Художнику было всегда неприятно, когда к нему являлась Лида и мучила его своим любопытством, расспрашивая, сколько платит ему патрон за ту или другую работу, где он учился да у кого, раб он или свободный и т. д.
С некоторого времени ее лодка стала чаще прежнего причаливать у берега Пальматы; Лида стала болтать дольше, надоедая отшельнику этим вздором.
Она, между прочим, к его ужасу, стала высказывать какие-то намеки о их давнем знакомстве. Он упорно отрицал это.

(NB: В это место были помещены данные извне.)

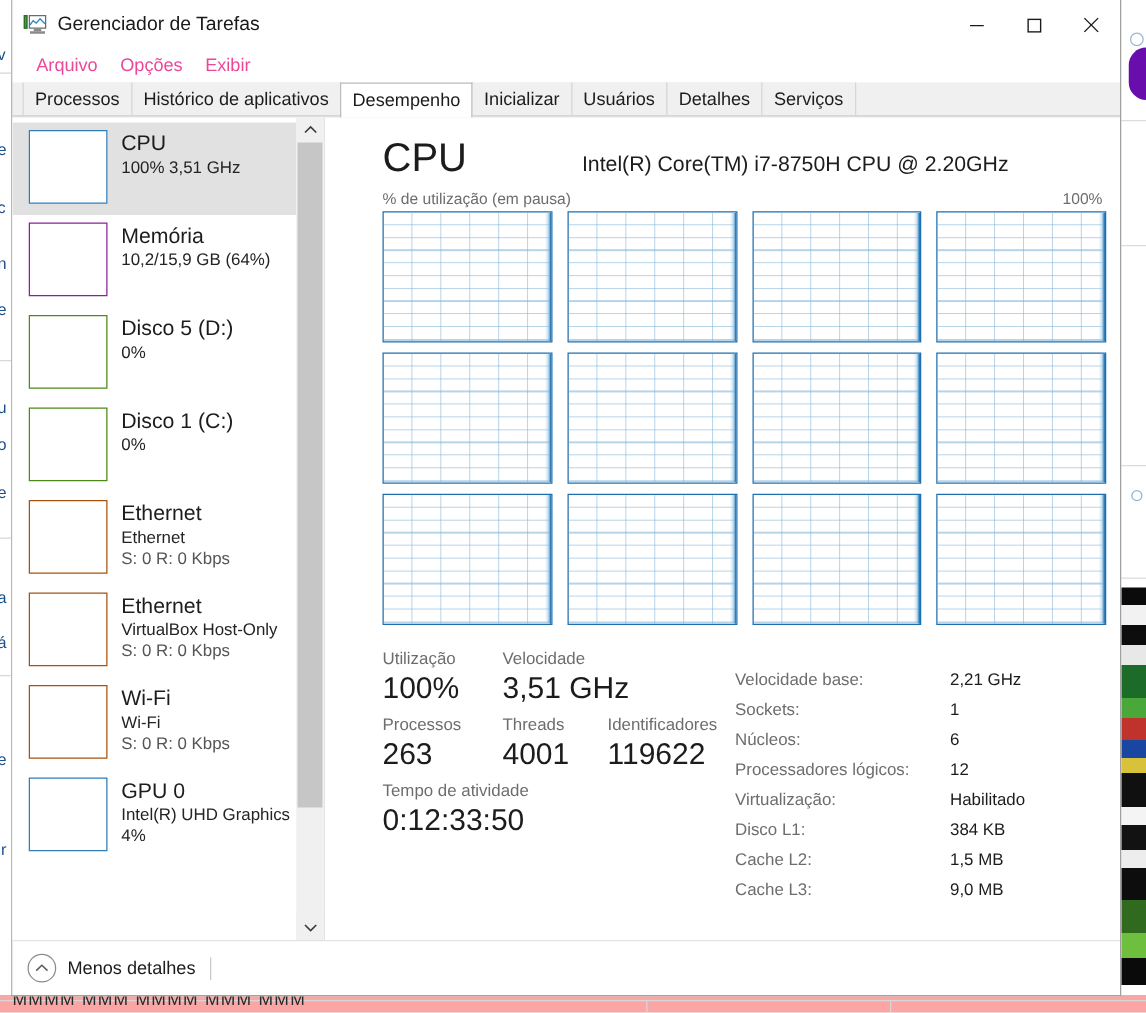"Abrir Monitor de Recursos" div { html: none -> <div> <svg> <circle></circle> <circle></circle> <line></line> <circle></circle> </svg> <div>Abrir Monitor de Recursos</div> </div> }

В жаркий полдень одного летнего дня отшельник одиноко сидел в пещере, вырезывая по огромному серебряному подносу Семприния различные орнаменты резцом, довольный тем, что ему очень хорошо удался рисунок посредине подноса, изображающий Амариллу и Гиацинту, закидывающих. сети. Он напевал за работой веселую песенку.
Вдруг плющ раздвинулся и показалась худощавая фигура Лиды.
— Нарцисс, ты один? — шепотом спросила она.
— Кто там? — испуганно отозвался он, торопливо нахлобучивая снятый парик.
— Один? — повторила пришедшая назойливо.
— Да, я один. Это ты, Лида?
— Я. Пора нам объясниться.
— Объясниться?
— Да. Ты не хочешь узнать меня, Нарцисс.
— Я тебя много лет знаю, — неохотно проговорил он, — мне некогда с тобой говорить; я очень занят; не прерывай моего вдохновения; я могу испортить работу.
— Изменник! Ведь я та самая Клоринда, которую ты когда-то звал твоей. Я твоя.
— Моя? с которых пор?
Лида спрыгнула по ступеням в пещеру и села подле отшельника.
— Зачем ты, Нарцисс, покинул меня? ты не узнал ту, что в театре звалась Клориндой? — нежно спросила она, положив руку на его плечо.
— Я не знал никакой Клоринды, — возразил он угрюмо.
— Я твоя. Помнишь ли нашу первую встречу за кулисами у Росция? я была принята в труппу под псевдонимом Клоринда!. Ты не знал, что мое имя не Клоринда, а Лида. Я — Лида, которую ты любил.